Daniel James Murphy & Glenn Warner
(Daniel James Murphy & Glenn Warner are Great War enthusiasts, currently working on Blindfold and Alone – a project about Canadians shot at dawn – and Taking Stock - a project about Great War photography.)
Dawn of the Tank — Other Points of Interest
1) Applying hard lessons learned at Flers-Courcelette, the British assembled 476 tanks (many of them the new Mark IVs) for the battle of Cambrai, launched 20 November 1917. In addition to this incredible number of fighting vehicles, the infantry got to train along side them, the ground chosen was infinitely better suited for the machines capabilities and the artillery barrage was undertaken at the last minute – to preserve the element of surprise AND not chew up the ground so as to render it impassable.

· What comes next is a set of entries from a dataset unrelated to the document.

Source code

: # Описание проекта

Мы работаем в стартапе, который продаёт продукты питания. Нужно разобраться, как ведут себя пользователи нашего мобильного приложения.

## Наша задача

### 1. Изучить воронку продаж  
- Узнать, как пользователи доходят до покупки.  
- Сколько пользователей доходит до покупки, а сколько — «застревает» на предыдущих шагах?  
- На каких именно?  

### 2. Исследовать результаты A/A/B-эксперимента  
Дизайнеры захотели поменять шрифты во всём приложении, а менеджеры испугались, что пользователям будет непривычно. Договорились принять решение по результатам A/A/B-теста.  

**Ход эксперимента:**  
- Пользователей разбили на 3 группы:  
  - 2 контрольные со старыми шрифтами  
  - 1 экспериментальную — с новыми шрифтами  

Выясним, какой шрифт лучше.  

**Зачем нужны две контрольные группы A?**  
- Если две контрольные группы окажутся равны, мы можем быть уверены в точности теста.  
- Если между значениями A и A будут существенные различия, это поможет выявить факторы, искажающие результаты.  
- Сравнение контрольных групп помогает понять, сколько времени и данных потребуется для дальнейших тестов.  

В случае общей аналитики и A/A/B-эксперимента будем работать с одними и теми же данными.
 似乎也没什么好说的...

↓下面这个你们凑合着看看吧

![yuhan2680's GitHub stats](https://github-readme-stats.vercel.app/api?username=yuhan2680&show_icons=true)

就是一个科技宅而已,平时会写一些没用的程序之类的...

2) Later on, combined Allied forces (Canadian Corps, Australian Corps, and the French 31st Corps) with 604 tanks of all types at their disposal, attacked the Germans south-east of Amiens on 8 August 1918 for what became the greatest single-day advance the Allies would make during the entire war – over 7 miles.

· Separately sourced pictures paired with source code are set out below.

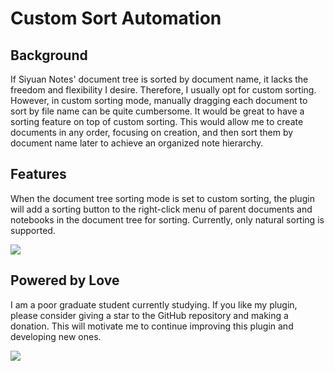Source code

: # Custom Sort Automation

## Background

If Siyuan Notes' document tree is sorted by document name, it lacks the freedom and flexibility I desire. Therefore, I usually opt for custom sorting. However, in custom sorting mode, manually dragging each document to sort by file name can be quite cumbersome. It would be great to have a sorting feature on top of custom sorting. This would allow me to create documents in any order, focusing on creation, and then sort them by document name later to achieve an organized note hierarchy.

## Features

When the document tree sorting mode is set to custom sorting, the plugin will add a sorting button to the right-click menu of parent documents and notebooks in the document tree for sorting. Currently, only natural sorting is supported.

![](https://fastly.jsdelivr.net/gh/Achuan-2/PicBed/assets/自定义排序2-2024-11-28.gif)

## Powered by Love

I am a poor graduate student currently studying. If you like my plugin, please consider giving a star to the GitHub repository and making a donation. This will motivate me to continue improving this plugin and developing new ones.

![](https://fastly.jsdelivr.net/gh/Achuan-2/PicBed/assets/20241128221208-2024-11-28.png)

3) The Tank Corps Memorial is situated on the south shoulder of the Albert-Bapaume road, directly across from the Australian memorial at the site of ‘the Windmill’. It was from near this position on the outskirts of Pozières, that the 3 ‘southern’ tanks, attached to the Canadian 4th Brigade, attacked toward the Sugar Factory, south of Courcelette. (See current View of Tank Corps Memorial on Google Maps.)

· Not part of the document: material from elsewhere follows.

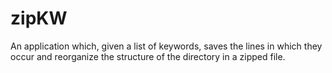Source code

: # zipKW
An application which, given a list of keywords, saves the lines in which they occur and reorganize the structure of the directory in a zipped file.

4) Not surprisingly, the advent of the tank also saw the advent of the first anti-tank weapon specifically designed for use by the infantry. The German Mauser 1918 T-Gewehr sported a 13.2 x 92mm armour-piercing round (slightly larger than .50 cal). But the rifle also sported a wicked kick that could dislocate a shoulder and, occasionally break your collarbone.
Tanks Corps badge 1917-24.
5) The tankers that went into battle on 15 September 1916 were members of the Machine Gun Corps (MGC). Part of the MGC was the Motor Machine Gun Service (MMGS), a unit originally organized to provide mobile machine guns mounted on motorcycle sidecars, which became obsolete due to the stalemate on The Western Front.
In late 1915 and early 1916 as tanks were being developed, the MMGS became associated with this tracked armoured fighting vehicle, changing its name to Heavy Section, Machine Gun Corps (HSMGC) in May 1916. In November 1916, after Flers-Courcelette, its name changed to Heavy Branch, Machine Gun Corps, and in July 1917, the Heavy Branch was finally separated from the MGC to become The Tank Corps.
Royal Tanks Corps 1924.
6) After WWI, in 1923, ‘Royal’ was officially added to ‘Tank Corps’ by Colonel-in-Chief King George V and the original Tank Corps badge was changed in 1924 to the Royal Tank Corps badge
In 1939, months before WW2, the Royal Tank Corps was amalgamated with existing mechanized cavalry regiments to become the Royal Armoured Corps. The Royal Tank Corps itself then became the Royal Tank Regiment within the RAC.
The RTR kept the RTC badge with the familiar rhomboid-shaped Great War tank. It has only changed from King's Crown to Queen’s Crown in 1953 with the ascension of Elizabeth II.